======== Extracted material
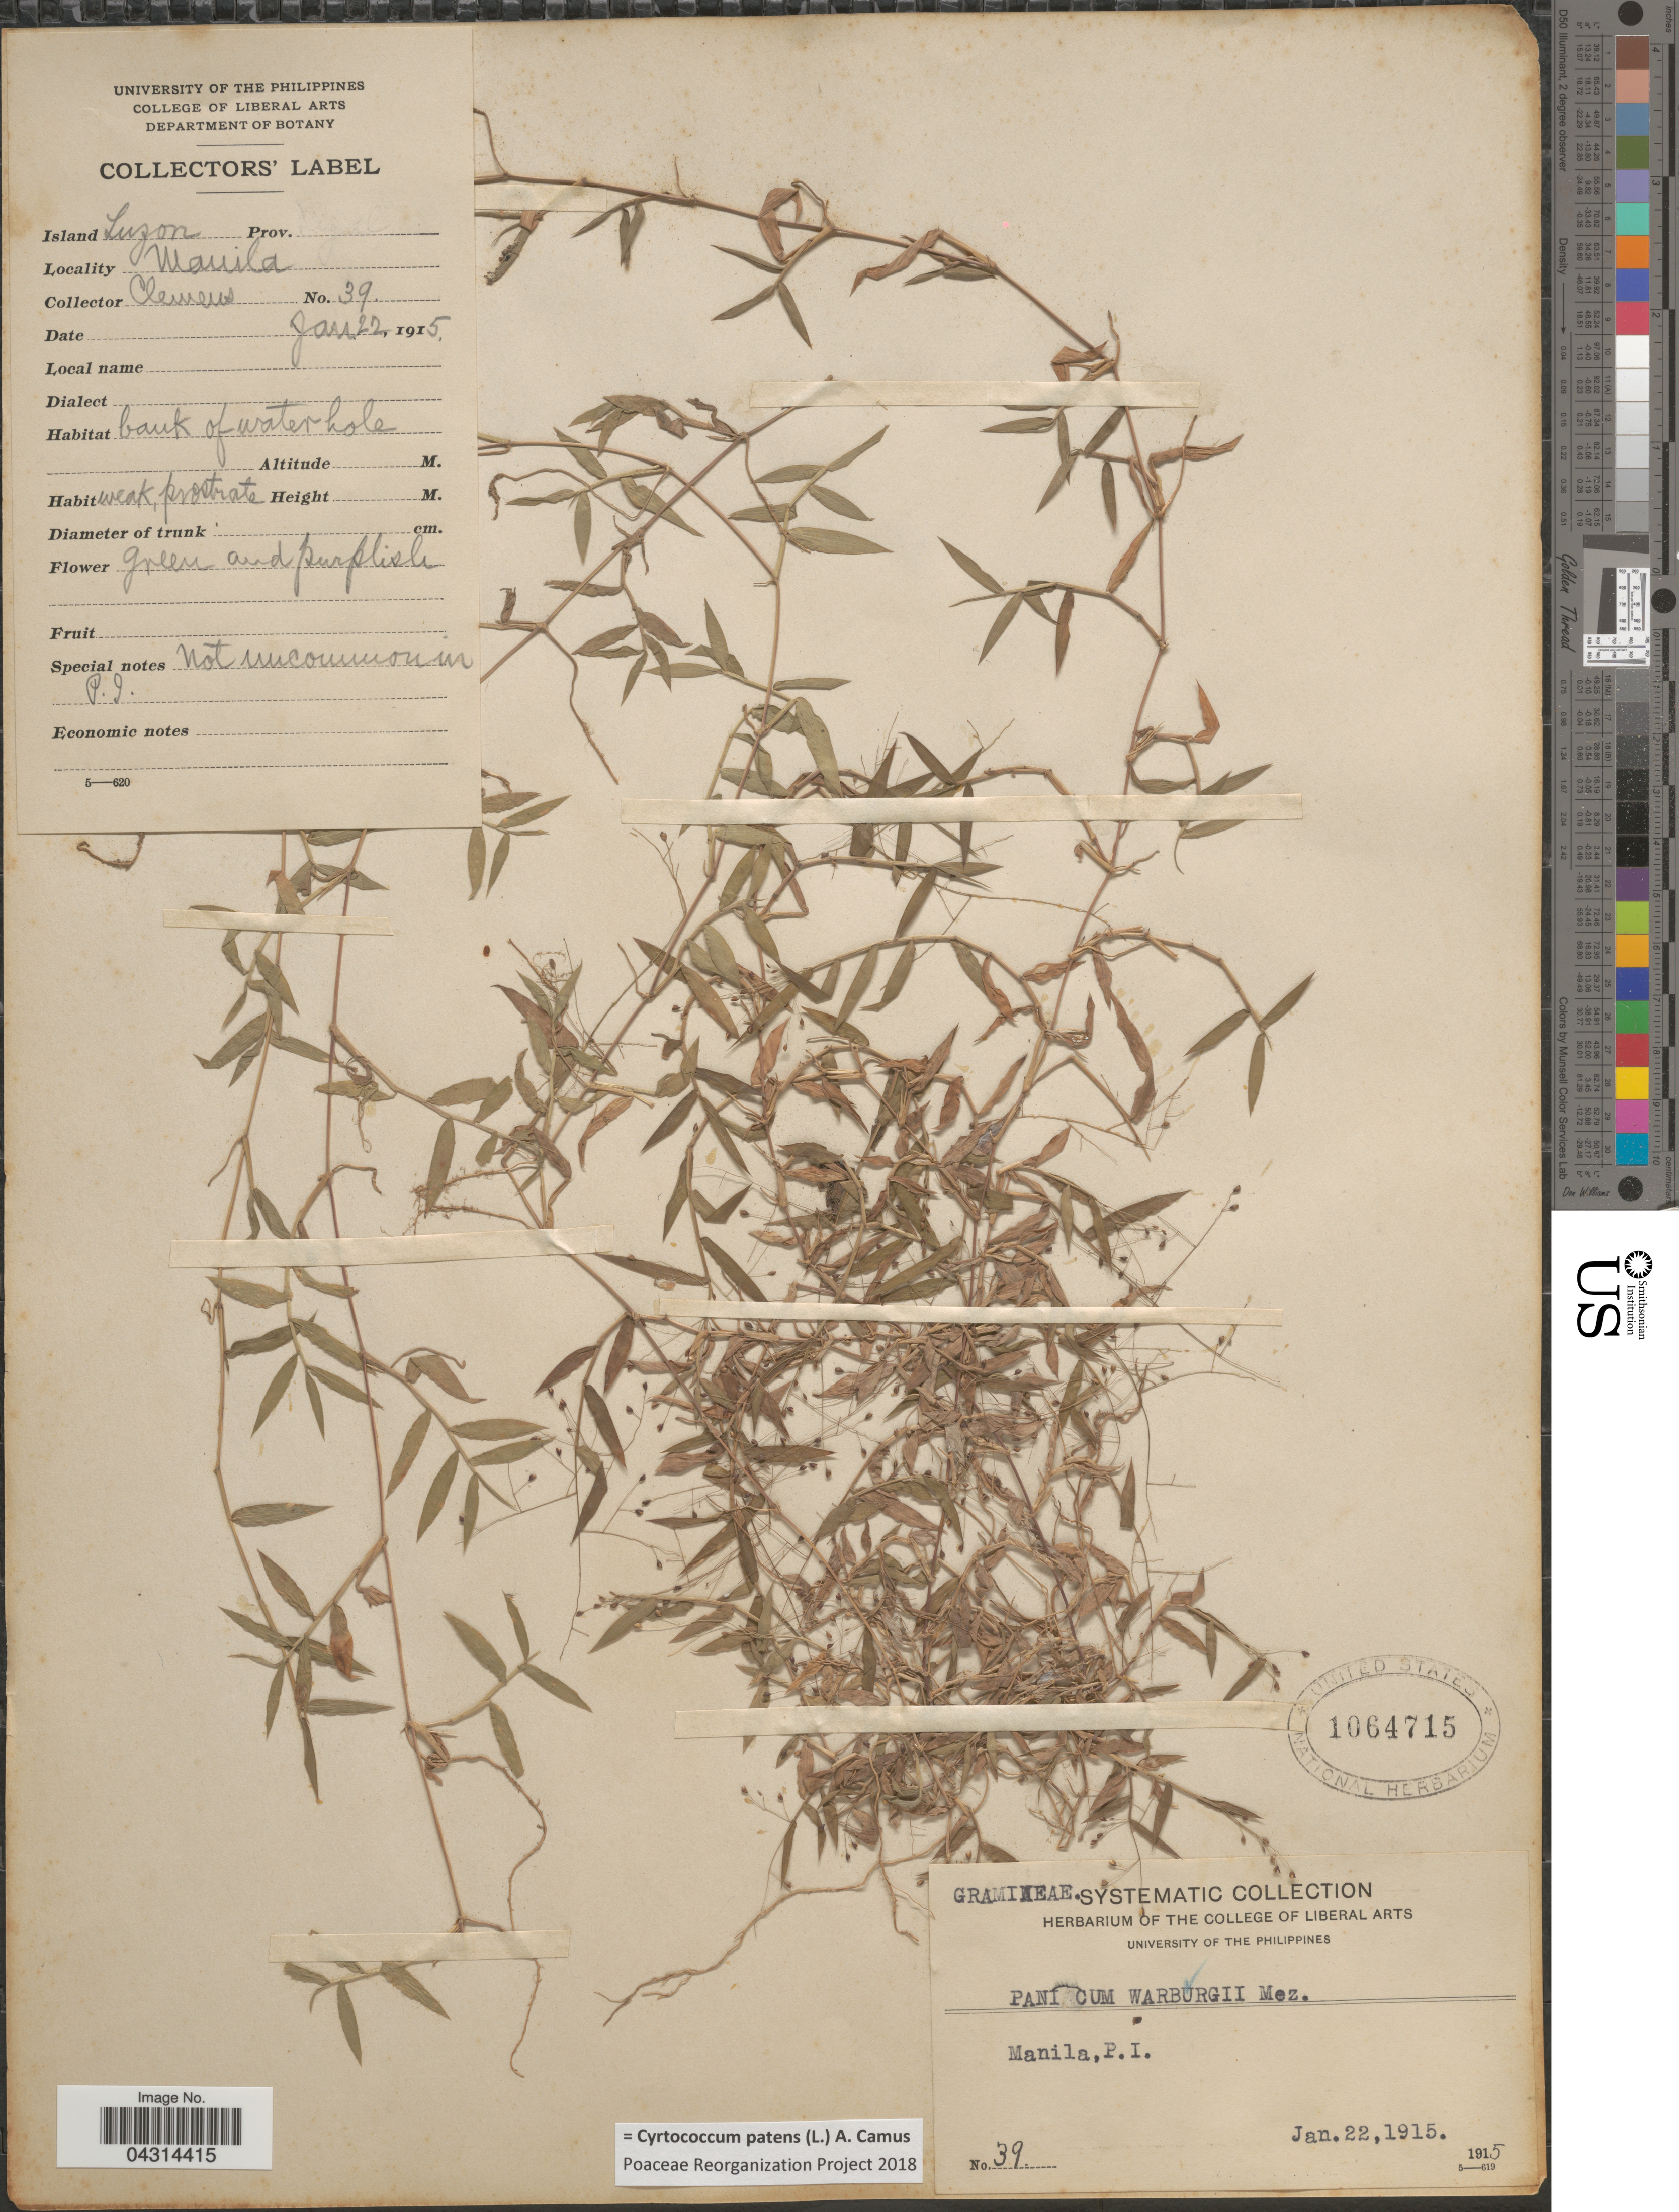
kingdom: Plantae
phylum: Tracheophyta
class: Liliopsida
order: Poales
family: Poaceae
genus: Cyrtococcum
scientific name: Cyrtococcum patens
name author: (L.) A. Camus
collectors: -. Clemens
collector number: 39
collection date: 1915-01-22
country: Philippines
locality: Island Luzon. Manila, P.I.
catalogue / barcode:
================
Aim:
Copy every line of the entries above word for word, omitting the pictures.

Expected answer:
kingdom: Plantae
phylum: Tracheophyta
class: Liliopsida
order: Poales
family: Poaceae
genus: Cyrtococcum
scientific name: Cyrtococcum patens
name author: (L.) A. Camus
collectors: -. Clemens
collector number: 39
collection date: 1915-01-22
country: Philippines
locality: Island Luzon. Manila, P.I.
catalogue / barcode:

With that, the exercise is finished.